** Work task **
Duplicate, without any change, the lines from the line containing "MSGROUP HR Sp. z o. o." through the final line, including both of these lines.

Stored data entries:
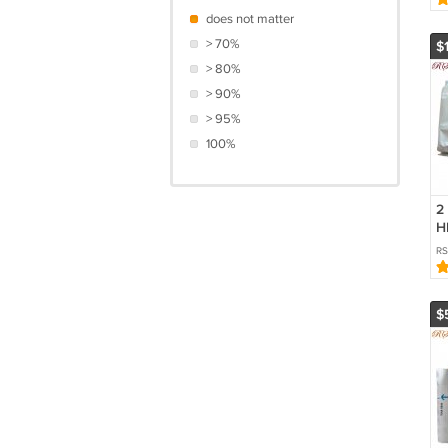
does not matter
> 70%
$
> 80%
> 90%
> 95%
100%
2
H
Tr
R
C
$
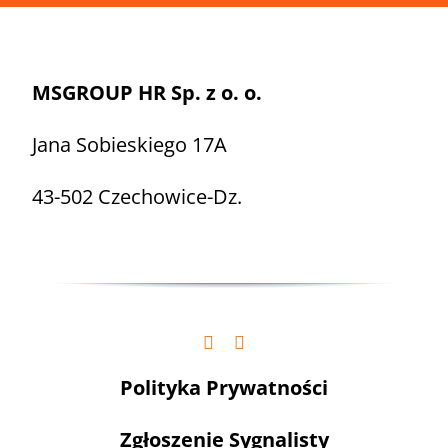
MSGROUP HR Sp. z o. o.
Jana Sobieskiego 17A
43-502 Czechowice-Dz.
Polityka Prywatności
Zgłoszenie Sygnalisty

** Exercise response **
MSGROUP HR Sp. z o. o.
Jana Sobieskiego 17A
43-502 Czechowice-Dz.
Polityka Prywatności
Zgłoszenie Sygnalisty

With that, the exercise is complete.